Input records -
----

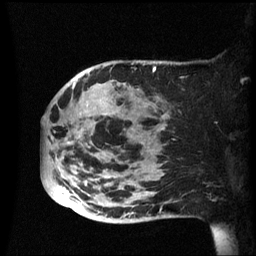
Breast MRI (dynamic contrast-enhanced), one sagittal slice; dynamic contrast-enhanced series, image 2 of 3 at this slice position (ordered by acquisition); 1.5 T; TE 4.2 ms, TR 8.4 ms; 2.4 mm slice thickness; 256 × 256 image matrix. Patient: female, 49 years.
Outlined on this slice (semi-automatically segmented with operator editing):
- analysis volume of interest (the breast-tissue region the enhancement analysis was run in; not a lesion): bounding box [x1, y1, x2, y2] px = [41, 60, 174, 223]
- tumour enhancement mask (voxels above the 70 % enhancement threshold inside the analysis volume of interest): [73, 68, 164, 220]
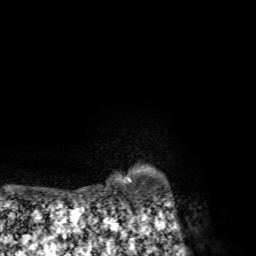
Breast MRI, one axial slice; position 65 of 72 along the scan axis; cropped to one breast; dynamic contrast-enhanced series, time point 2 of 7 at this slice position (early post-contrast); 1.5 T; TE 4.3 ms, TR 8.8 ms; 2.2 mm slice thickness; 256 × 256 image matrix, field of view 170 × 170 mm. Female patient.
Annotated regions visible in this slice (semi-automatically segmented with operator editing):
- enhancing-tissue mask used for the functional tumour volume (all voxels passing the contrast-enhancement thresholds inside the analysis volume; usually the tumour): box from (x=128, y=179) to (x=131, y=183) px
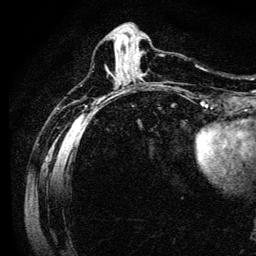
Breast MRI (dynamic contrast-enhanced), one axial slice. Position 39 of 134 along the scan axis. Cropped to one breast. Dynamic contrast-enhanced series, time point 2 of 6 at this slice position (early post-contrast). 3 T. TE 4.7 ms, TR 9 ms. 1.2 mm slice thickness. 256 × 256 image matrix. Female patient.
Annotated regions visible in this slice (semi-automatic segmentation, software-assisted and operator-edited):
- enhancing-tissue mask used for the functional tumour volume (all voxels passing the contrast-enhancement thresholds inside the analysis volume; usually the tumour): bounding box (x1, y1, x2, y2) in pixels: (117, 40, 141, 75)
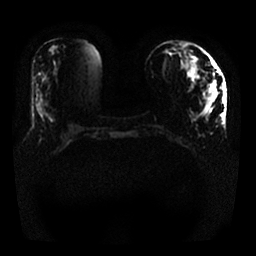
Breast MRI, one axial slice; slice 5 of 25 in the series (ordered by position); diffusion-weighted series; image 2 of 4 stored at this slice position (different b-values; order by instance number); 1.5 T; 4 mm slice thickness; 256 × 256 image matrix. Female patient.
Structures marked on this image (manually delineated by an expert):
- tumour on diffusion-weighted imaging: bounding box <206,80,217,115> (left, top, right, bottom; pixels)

----

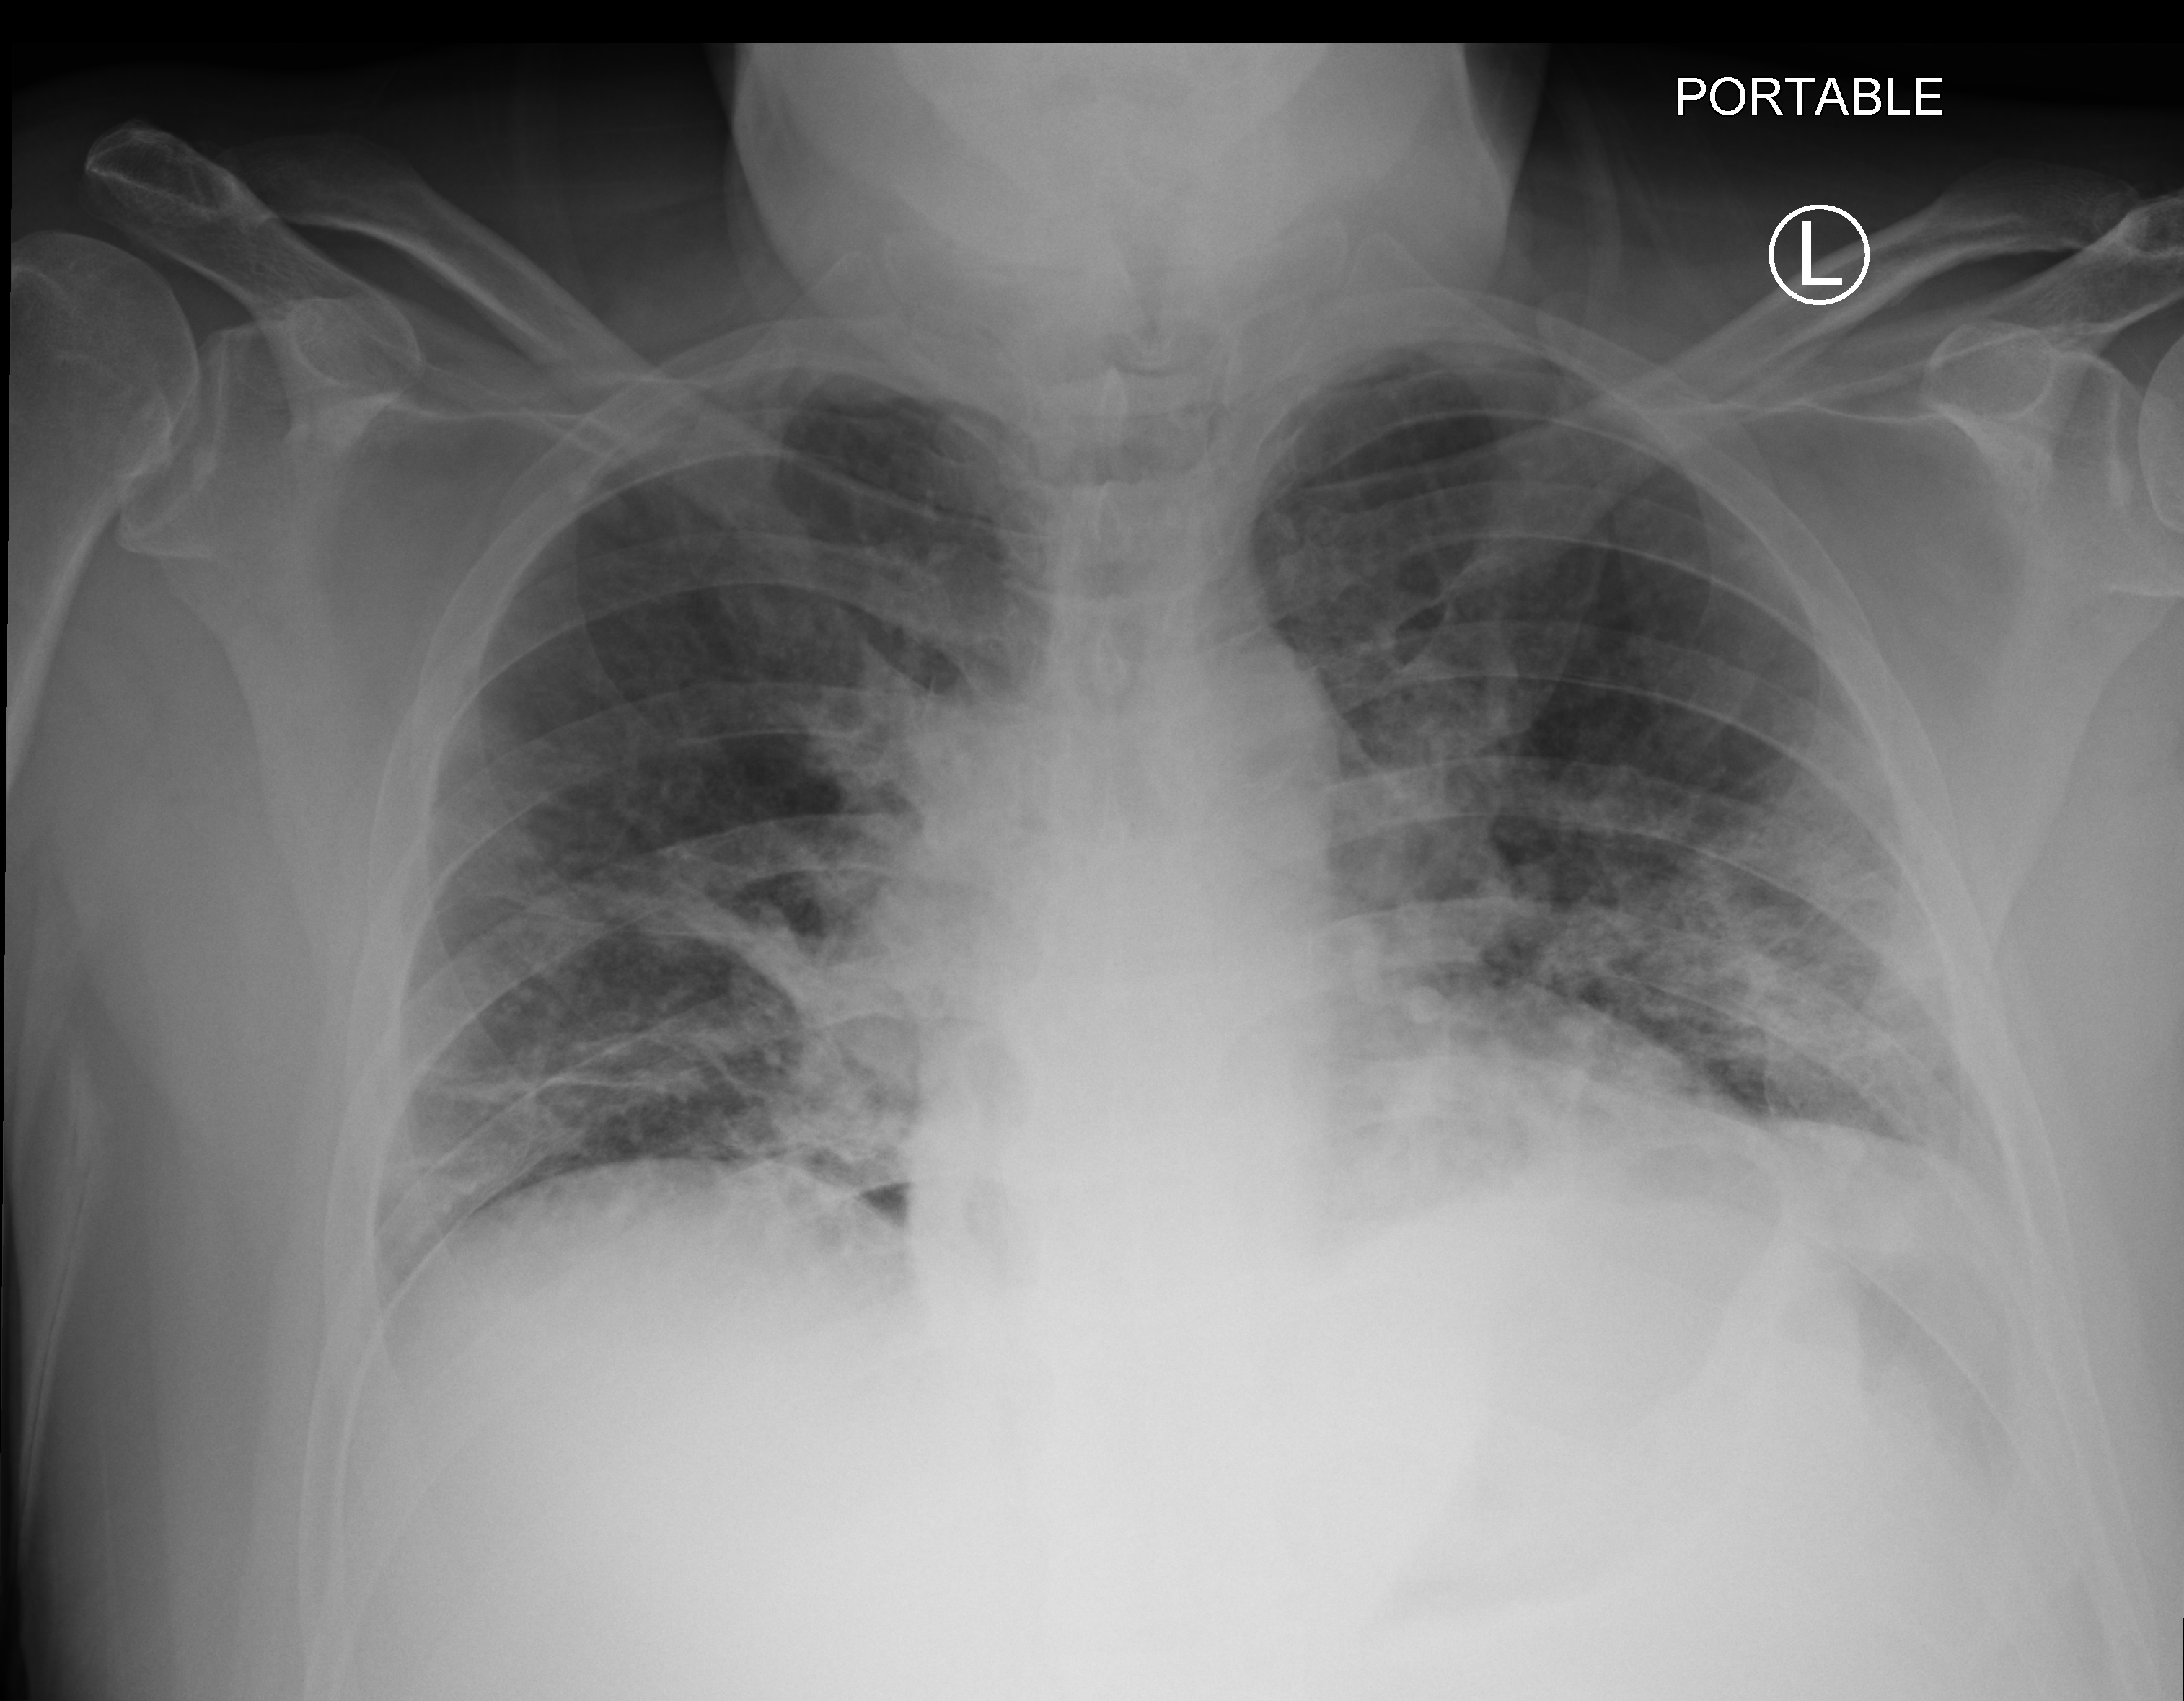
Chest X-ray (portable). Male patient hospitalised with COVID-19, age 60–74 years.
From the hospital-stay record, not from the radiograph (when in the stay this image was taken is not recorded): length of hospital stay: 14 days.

----

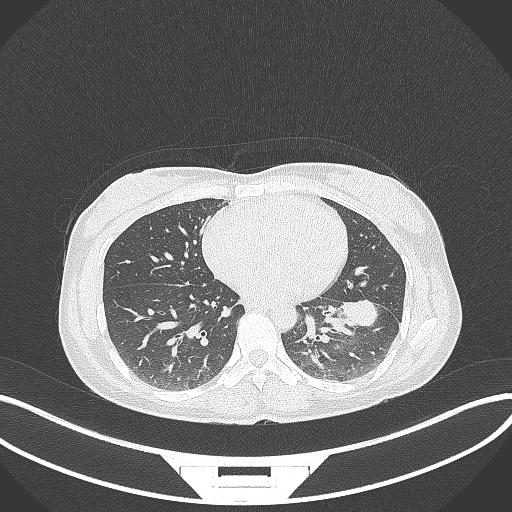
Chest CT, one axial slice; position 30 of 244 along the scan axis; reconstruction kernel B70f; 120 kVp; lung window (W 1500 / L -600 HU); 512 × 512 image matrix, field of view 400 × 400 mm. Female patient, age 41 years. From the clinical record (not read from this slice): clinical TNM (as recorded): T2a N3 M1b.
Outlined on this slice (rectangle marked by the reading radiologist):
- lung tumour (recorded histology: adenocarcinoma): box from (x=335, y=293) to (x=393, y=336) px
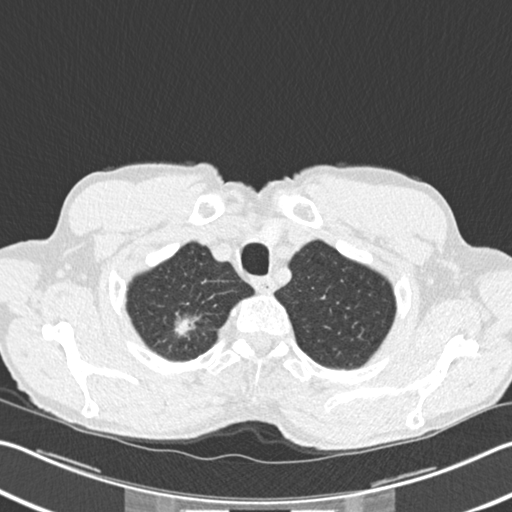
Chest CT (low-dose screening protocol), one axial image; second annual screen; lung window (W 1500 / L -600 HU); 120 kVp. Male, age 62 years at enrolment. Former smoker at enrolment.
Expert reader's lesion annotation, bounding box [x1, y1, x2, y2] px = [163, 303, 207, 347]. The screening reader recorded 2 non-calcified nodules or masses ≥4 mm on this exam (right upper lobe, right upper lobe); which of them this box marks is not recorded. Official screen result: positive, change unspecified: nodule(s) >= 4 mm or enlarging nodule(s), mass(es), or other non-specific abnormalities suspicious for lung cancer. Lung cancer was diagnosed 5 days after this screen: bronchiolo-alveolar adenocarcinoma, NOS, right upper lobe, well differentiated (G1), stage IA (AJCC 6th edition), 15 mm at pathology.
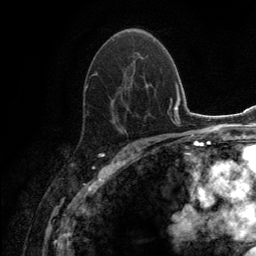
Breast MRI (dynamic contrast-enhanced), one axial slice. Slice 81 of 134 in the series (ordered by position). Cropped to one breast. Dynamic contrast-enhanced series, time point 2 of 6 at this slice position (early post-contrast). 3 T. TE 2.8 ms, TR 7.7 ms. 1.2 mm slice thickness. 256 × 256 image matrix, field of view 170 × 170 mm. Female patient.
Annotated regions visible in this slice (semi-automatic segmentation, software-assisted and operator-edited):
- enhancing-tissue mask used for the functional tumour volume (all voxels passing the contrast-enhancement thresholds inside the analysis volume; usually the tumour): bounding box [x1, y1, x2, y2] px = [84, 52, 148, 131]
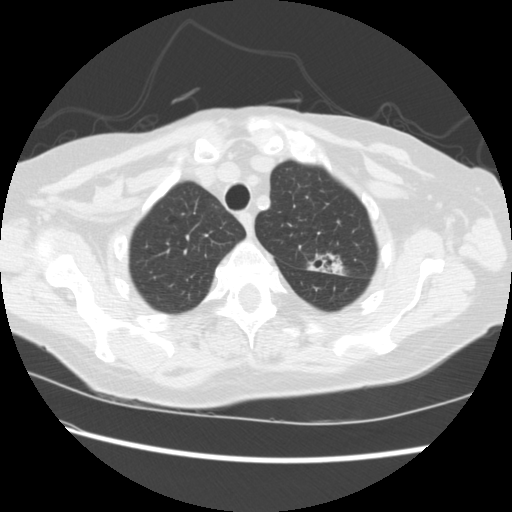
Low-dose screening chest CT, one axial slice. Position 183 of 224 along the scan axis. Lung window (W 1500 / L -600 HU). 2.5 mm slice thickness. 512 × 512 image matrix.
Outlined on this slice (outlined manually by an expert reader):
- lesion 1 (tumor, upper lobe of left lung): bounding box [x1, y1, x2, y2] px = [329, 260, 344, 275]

----

Problem details -
Work from the entries above. Set down exactly and only the lines from the line with "52, 148, 131]" to the line with "- lesion 1 (tumor, upper", both included, and leave the pictures out.

Result of the exercise -
- enhancing-tissue mask used for the functional tumour volume (all voxels passing the contrast-enhancement thresholds inside the analysis volume; usually the tumour): bounding box [x1, y1, x2, y2] px = [84, 52, 148, 131]
Low-dose screening chest CT, one axial slice. Position 183 of 224 along the scan axis. Lung window (W 1500 / L -600 HU). 2.5 mm slice thickness. 512 × 512 image matrix.
Outlined on this slice (outlined manually by an expert reader):
- lesion 1 (tumor, upper lobe of left lung): bounding box [x1, y1, x2, y2] px = [329, 260, 344, 275]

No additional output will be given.